Pesan dari FKUI soal batas kemanusiaan
FKUI menyebut kepergian seorang dokter muda sebagai kehilangan yang sangat berarti. Fakultas itu menegaskan bahwa dokter tetap manusia yang memiliki batas, membutuhkan dukungan, dan berhak bekerja dalam lingkungan yang aman, sehat, serta bermartabat.
Program internship berada di luar tata kelola langsung universitas, tetapi almamater menyatakan tetap memiliki tanggung jawab moral untuk mengingatkan pentingnya pendampingan. FKUI menyoroti perlunya komunikasi terbuka, pembagian beban kerja yang wajar, dan budaya kerja yang saling menghormati.
Menurut FKUI, kelelahan, tekanan, dan rasa sendiri tidak seharusnya dianggap sebagai hal lumrah dalam perjalanan menjadi dokter. Fakultas itu juga meminta semua pihak tidak berspekulasi mengenai penyebab wafatnya almarhum serta menghormati proses yang sedang berlangsung.

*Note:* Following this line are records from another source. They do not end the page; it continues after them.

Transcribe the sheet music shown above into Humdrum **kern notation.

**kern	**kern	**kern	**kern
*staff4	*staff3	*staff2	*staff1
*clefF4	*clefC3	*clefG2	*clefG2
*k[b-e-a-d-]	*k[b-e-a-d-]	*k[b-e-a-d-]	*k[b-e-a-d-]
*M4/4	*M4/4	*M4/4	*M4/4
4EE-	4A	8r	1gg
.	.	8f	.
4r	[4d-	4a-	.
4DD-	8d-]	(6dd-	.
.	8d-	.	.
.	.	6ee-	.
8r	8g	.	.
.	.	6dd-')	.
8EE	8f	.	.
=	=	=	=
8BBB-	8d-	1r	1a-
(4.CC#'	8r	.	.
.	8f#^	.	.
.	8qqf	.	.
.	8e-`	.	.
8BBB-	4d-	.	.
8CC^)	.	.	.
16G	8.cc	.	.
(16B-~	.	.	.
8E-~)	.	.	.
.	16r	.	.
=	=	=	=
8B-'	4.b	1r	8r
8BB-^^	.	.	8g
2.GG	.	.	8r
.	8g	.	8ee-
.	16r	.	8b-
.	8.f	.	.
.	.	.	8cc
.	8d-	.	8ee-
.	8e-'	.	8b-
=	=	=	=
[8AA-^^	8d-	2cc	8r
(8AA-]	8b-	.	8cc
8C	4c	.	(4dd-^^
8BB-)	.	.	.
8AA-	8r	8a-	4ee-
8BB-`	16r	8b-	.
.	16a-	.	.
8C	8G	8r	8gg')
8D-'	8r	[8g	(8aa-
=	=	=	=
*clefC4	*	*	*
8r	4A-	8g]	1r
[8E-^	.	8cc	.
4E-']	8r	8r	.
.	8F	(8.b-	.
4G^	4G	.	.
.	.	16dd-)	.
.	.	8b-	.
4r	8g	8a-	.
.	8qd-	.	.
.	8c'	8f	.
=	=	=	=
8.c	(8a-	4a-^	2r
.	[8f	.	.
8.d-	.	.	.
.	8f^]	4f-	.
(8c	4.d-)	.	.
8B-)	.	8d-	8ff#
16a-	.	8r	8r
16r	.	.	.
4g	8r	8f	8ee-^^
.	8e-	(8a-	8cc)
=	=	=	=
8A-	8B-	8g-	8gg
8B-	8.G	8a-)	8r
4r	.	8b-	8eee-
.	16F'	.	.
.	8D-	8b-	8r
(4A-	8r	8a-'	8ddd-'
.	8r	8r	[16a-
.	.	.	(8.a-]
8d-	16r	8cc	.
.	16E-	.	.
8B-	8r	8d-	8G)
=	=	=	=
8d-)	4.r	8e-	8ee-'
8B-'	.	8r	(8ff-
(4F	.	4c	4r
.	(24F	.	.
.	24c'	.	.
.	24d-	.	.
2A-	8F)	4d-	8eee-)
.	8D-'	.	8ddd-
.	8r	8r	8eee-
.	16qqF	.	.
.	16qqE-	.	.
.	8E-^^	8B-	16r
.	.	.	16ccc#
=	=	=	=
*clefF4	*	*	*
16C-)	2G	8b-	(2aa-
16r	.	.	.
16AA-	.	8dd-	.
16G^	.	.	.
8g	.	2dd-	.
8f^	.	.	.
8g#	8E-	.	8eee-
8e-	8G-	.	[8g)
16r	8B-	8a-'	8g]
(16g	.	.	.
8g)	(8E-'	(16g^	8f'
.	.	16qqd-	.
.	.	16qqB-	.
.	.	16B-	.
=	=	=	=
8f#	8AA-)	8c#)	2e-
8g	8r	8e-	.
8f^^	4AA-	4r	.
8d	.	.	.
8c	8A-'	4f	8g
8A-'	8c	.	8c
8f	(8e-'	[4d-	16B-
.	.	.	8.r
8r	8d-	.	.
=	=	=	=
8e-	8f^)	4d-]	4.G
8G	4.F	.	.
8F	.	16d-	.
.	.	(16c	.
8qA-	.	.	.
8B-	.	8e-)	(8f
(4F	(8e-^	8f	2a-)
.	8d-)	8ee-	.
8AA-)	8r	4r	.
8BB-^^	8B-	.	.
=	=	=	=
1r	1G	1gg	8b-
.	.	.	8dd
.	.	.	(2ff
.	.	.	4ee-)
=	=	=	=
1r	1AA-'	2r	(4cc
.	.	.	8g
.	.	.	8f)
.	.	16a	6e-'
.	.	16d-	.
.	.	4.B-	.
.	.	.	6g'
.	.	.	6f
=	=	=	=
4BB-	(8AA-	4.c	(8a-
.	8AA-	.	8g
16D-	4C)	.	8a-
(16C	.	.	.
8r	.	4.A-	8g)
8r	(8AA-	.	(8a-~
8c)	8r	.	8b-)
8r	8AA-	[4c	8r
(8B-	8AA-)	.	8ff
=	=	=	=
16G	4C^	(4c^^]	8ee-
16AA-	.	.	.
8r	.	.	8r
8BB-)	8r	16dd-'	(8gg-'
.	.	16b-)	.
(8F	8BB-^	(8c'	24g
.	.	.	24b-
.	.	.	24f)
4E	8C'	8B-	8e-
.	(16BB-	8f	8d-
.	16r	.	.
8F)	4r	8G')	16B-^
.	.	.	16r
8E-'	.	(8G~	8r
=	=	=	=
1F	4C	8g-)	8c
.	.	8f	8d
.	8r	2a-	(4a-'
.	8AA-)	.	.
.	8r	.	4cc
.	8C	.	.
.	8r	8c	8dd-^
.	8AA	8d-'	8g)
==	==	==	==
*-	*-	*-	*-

“Ketangguhan profesional tidak dibangun dengan mengabaikan kemanusiaan, melainkan dengan sistem yang mampu mendengar, melindungi, dan hadir ketika seseorang membutuhkan pertolongan,” tulis FKUI. Pesan itu menempatkan perlindungan tenaga kesehatan sebagai bagian penting dari mutu pendidikan dan pelayanan kesehatan.
Belasungkawa dan tuntutan evaluasi
Kementerian Kesehatan melalui Direktorat Jenderal SDM Kesehatan turut menyampaikan belasungkawa atas wafatnya dr. M Zulfikar Drakel. Kemenkes menyebut almarhum sebagai salah satu talenta muda terbaik bangsa yang sedang menunaikan tugas pengabdian negara.
Kementerian juga mendoakan almarhum memperoleh tempat terbaik di sisi Tuhan Yang Maha Esa dan keluarga yang ditinggalkan diberi kekuatan. Di tengah duka tersebut, rentetan peristiwa sepanjang 2026 dinilai perlu menjadi momentum evaluasi menyeluruh terhadap sistem perlindungan dokter muda.
Evaluasi itu mencakup keselamatan kerja, pemantauan kesehatan fisik dan mental, serta pendampingan bagi peserta internship di berbagai daerah. FKUI menegaskan bahwa pelayanan bermutu tidak dapat dipisahkan dari tenaga kesehatan yang dijaga dengan sistem yang manusiawi.